The person you contacted digs the general idea and wants to proceed; did you give them the opportunity to do so? You want to arrange a meeting, make a phone call, keep it on emails…what are we supposed to do now? The vibe of „I never got this far, so I have no idea what to do next“ won’t suit you well, I can guarantee that! You need to be precise and display exactly what you want.

Evoke enthusiasm, give them insights on your idea, explain why it will be beneficial for both parties, provide a link, and be confident.

You don’t want to come out as insecure or desperate, but as someone that possesses success and is ready to pass it on.
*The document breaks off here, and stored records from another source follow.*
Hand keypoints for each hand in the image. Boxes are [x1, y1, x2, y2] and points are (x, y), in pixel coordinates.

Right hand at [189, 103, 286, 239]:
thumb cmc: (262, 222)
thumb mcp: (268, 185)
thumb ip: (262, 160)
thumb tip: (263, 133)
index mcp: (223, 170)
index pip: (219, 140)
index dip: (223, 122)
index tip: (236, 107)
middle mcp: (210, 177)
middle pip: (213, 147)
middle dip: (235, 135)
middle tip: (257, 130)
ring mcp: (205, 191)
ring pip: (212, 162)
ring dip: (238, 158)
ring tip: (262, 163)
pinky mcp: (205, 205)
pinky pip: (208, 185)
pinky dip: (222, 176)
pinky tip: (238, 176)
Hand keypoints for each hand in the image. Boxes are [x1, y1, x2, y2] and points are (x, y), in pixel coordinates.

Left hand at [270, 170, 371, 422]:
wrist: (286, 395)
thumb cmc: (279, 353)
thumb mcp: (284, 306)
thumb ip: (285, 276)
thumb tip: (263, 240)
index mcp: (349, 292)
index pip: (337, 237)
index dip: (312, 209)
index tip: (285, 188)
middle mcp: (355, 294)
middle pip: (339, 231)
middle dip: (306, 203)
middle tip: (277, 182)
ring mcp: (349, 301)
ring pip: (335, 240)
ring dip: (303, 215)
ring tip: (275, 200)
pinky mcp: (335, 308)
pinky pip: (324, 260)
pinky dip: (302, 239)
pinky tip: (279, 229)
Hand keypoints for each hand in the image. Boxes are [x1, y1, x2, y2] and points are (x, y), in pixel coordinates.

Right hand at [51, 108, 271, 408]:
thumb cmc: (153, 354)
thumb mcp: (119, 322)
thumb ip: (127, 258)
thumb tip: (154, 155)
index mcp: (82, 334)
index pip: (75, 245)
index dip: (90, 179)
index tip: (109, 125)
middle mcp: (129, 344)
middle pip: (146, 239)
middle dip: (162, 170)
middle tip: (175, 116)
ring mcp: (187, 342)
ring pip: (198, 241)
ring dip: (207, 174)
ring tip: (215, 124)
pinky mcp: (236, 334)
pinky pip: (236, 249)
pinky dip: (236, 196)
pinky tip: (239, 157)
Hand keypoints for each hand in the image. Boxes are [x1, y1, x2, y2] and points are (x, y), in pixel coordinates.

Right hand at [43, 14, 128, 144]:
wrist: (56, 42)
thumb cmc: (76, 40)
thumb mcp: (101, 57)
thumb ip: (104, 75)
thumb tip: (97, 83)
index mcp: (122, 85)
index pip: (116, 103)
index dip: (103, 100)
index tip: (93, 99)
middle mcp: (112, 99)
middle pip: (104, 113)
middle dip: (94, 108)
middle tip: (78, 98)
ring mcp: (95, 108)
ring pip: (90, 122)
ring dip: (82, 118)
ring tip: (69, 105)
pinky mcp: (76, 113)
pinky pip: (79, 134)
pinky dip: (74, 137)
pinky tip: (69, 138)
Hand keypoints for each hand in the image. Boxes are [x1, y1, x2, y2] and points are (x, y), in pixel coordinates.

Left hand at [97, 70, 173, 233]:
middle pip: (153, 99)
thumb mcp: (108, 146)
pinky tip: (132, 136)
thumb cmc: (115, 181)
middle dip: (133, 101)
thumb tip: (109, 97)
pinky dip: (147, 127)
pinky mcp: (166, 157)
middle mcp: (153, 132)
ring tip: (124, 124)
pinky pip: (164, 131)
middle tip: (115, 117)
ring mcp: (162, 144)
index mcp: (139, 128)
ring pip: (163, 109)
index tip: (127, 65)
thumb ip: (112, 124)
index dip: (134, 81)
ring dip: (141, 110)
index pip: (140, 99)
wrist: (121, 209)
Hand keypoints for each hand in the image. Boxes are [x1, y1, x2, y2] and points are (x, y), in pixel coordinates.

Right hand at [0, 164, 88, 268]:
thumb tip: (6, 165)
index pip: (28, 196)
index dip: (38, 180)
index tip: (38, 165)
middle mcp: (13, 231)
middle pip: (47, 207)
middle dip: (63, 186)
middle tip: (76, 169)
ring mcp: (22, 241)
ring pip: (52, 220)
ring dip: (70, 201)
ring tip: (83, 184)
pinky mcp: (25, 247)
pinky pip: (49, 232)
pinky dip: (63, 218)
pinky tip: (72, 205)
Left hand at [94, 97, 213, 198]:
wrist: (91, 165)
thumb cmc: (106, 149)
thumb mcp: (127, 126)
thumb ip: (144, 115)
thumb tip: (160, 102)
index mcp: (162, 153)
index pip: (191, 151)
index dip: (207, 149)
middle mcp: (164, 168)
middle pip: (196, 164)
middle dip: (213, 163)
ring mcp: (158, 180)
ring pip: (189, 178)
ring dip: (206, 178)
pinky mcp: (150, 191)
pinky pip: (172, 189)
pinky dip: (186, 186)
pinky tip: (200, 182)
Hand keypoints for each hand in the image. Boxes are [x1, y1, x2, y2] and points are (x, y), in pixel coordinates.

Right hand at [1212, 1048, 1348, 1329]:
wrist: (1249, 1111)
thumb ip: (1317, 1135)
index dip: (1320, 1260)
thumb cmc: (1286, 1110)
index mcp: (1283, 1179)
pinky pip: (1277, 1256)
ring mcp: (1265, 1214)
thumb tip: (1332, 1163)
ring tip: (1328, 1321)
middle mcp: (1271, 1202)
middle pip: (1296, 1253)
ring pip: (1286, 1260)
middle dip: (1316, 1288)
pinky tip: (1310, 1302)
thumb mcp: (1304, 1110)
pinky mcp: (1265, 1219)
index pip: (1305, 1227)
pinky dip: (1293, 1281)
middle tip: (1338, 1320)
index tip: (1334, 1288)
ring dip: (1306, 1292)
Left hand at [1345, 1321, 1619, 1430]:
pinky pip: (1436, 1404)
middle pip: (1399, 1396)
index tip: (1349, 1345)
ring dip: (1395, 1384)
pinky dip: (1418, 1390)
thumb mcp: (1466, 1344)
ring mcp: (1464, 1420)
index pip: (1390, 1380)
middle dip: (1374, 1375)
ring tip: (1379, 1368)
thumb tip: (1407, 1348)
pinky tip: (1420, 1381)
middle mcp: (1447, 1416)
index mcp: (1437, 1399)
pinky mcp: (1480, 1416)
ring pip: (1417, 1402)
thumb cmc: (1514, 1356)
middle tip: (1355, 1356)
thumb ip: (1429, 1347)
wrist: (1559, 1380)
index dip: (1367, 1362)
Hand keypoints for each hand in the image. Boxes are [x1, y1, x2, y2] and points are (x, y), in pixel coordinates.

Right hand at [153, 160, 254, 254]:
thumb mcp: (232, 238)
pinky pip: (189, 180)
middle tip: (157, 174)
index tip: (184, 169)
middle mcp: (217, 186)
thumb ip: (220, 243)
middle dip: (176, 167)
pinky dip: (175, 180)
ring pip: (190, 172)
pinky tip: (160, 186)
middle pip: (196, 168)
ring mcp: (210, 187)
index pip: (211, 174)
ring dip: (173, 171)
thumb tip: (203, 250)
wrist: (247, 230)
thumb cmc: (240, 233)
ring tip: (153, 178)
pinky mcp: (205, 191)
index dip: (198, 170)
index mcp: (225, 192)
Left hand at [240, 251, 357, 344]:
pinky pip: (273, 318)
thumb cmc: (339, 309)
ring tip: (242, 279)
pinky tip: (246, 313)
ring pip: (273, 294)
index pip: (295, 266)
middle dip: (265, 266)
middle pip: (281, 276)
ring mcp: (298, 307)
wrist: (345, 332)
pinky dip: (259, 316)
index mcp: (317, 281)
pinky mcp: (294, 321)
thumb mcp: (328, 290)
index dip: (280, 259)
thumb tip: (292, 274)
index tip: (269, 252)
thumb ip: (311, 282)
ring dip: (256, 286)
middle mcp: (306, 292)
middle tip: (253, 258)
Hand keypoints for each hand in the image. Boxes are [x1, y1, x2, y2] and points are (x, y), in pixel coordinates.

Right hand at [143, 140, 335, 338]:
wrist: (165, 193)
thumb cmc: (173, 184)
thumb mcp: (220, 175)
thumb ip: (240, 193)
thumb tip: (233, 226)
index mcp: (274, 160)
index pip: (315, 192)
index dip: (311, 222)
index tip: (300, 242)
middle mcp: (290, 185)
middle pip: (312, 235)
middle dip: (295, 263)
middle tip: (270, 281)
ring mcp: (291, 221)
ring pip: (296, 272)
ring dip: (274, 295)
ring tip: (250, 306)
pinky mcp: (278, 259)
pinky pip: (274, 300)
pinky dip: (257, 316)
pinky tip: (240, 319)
5. Don’t be shy to follow up.

As we stated, the people that you are contacting are packed with tasks and ideas which limit their time for pitches from digital strangers. You might be their next big thing, but they just didn’t catch your email; they didn’t have time to read it and forgot about it later…there are various reasons for you not being noticed and not because of the content at all, but out of pure coincidence. But a follow up could turn everything around.

Don't be shy to follow up

A vast majority of users (about 70% of them) give up after sending the first email and don’t get a response. The communication ends there; therefore just by sending a follow-up email, you can get an advantage that is almost unfair and obligatory to capitalize, especially since your chances of getting a response become 65% higher by sending just one follow up email! You can use an approach of added value or build trust; you can even change the channel of communication (Twitter, LinkedIn, or Facebook), but always remind of the initial pitch.

In conclusion

Writing an outreach email may be a challenging task, but the results of your attempts may vary drastically based on your approach. Pitching for anything valuable requires patience, devotion, and readiness to both fail and hit it big. By following these rules, your chances of getting a response of affirmation get significantly higher, and with your content ready to be offered…the only thing left to do is to start typing!